SAID KARAMA HANTOOSH vs - SWALEH KARAMA HANTOOSH [2004] KEHC 2210 (KLR) | Dismissal For Want Of Prosecution | Esheria

SAID KARAMA HANTOOSH vs - SWALEH KARAMA HANTOOSH [2004] KEHC 2210 (KLR)

Full Case Text

REPUBLIC OF KENYA IN THE HIGH COURT OF KENYA AT MOMBASA CIVIL CASE NO. 113 OF 2001

SAID KARAMA HANTOOSH …………………………. PLAINTIFF

- Versus -

SWALEH KARAMA HANTOOSH …………………….. DEFENDANT

R U L I N G

This suit was filed on the 7th March 2001. The last time it was before a judge was on the 18th October 2001. The defendant has therefore applied by way of a notice of motion brought under Order 16 Rules 5 and 6 of the Civil Procedure Rules to have it dismissed for want of prosecution. In response the plaintiff swore a replying affidavit alleging that he had difficulty tracing the court file when he wanted to fix the case for hearing.

Mr. Kalama for the defendant/applicant challenged the competence of the replying affidavit. He submitted that the affidavit does not give the name of the deponent in the jurat and is therefore incurably defective and should be ignored. He cited for this proposition the case of West Kenya Sugar Company Ltd. -Vs- P.J. Shah & 2 others Nairobi HCCC No. 907 of 1999 and section 5 of the Oaths and Statutory Declarations Act Cap 15 of the Laws of Kenya.

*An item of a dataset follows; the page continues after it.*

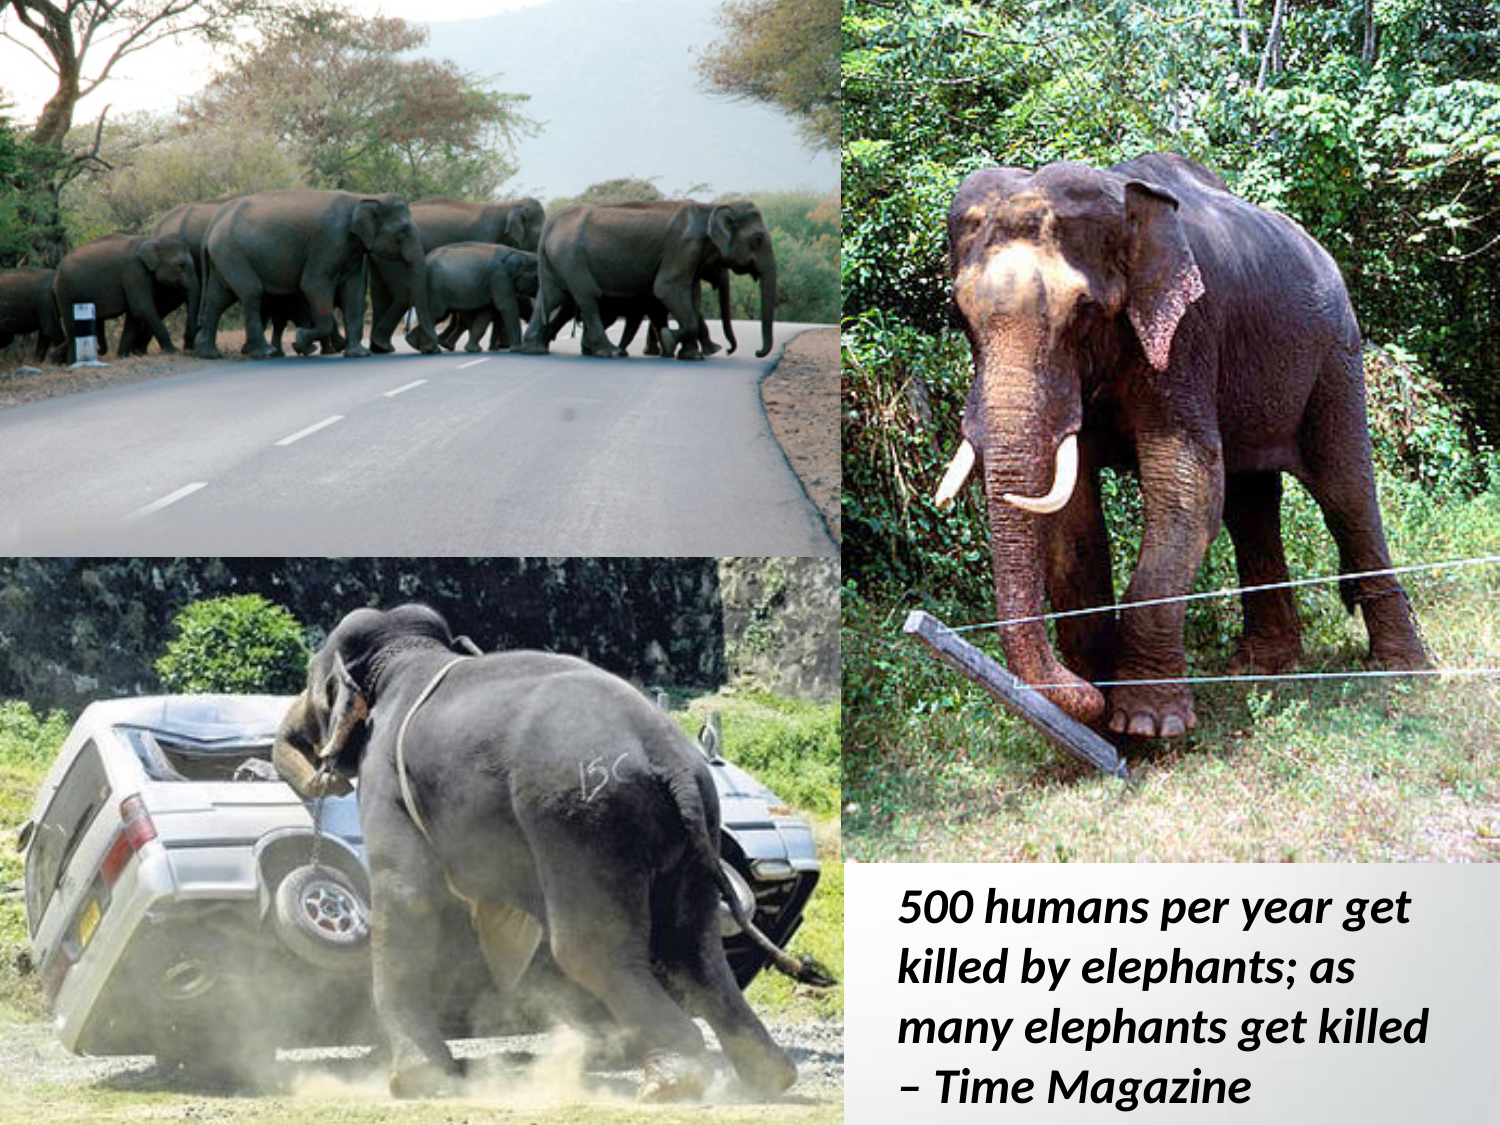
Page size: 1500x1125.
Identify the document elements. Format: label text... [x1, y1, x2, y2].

text_box 500 humans per year get killed by elephants; as many elephants get killed – Time Magazine [882, 872, 1462, 1124]
picture [0, 0, 1500, 1125]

I do not think that failure to state the name of the deponent at the jurat makes the affidavit incurably defective. There is no requirement in section 5 of Cap 15 to state the name of the deponent in the jurat. That section provides that:-

“Every Commissioner for Oaths before whom any Oath or affidavit is taken or made under this Act shall state truly in the jurat or attestation at what place and on what date the Oath or affidavit is taken or made.”

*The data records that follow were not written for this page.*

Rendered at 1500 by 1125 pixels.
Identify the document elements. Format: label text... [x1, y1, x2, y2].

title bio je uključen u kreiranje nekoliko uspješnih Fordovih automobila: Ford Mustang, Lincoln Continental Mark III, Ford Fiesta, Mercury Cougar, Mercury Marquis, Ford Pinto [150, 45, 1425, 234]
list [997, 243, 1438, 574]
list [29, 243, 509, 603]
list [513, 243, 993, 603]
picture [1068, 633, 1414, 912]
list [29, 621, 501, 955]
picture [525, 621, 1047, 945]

The affidavit in the case of West Kenya Sugar Co. Ltd. was struck out because the place where it was sworn and the date when it was sworn were not stated. That is not the case here. The replying affidavit in this case states at the jurat that it was sworn at Mombasa on the 20th January 2004. In the circumstances I overrule Mr. Kalama’s preliminary objection. I agree with Mr. Kalama that the plaintiff has not given any satisfactory explanation as to why he has not, for about two years now, fixed this case for hearing. However in view of the fact that this is a land matter and especially that the parties are brothers we shall not be doing justice to them if the suit is dismissed on a technicality. The suit should be heard and the issue of ownership of the suit piece of land be determined once and for all. In the circumstances I decline to dismiss this suit for want of prosecution and instead dismiss the application.

However because the plaintiff went to sleep I order that he should pay to the

defendant the costs of this application.

DATED this 24th day of February 2004.